Let $a:=\frac{2e}{1+e}$.
Then, $\frac{a}{2-a}=e$.
So, $\frac{e^x}{x}\geq\frac{a}{2-a}$ for $x>0$.
So, $(2-a)e^x\geq ax$ for $x\geq 0$.
So, $2e^x\geq a(x+e^x)$ for $x\geq 0$.
So, $\frac{2}{x+e^x}\geq a\frac{1}{e^x}$ for $x\geq 0$.
My Lemma 2:
$a(1-e^{-2023})\geq 1$.
Proof of my lemma 2:
$e=e^1=1+\frac{1}{1!}+\dots\geq 2$.
So, $e^{2023}=e\cdot e^{2022}\geq 2\cdot e^{2022}\geq e^{2022}+2$.
So, $e\geq 1+2e^{-2022}$.
So, $2e-2e^{-2022}\geq 1+e$.
So, $2e(1-e^{-2023})\geq 1+e$.
So, $\frac{2e}{1+e}(1-e^{-2023})=a(1-e^{-2023})\geq 1$.
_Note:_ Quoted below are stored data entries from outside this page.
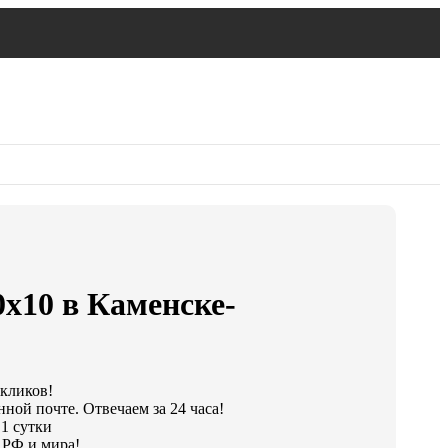
0х10 в Каменске-
 кликов!
ной почте. Отвечаем за 24 часа!
 1 сутки
 РФ и мира!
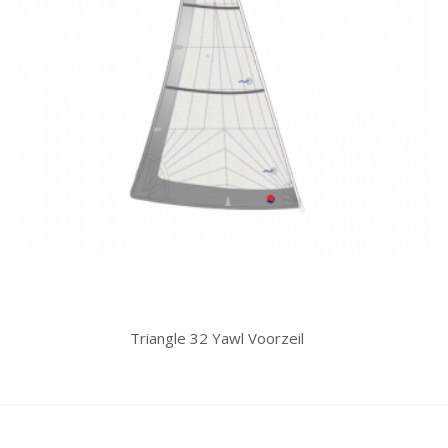
Triangle 32 Yawl Voorzeil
$\int_{0}^{2023} a\frac{1}{e^x}dx=a(1-e^{-2023})\geq 1$.
And $\int_{0}^{2023}\frac{2}{x+e^x}dx\geq\int_{0}^{2023} a\frac{1}{e^x}dx=a(1-e^{-2023})$.
So, $\lfloor \int_{0}^{2023}\frac{2}{x+e^x}dx \rfloor=1$.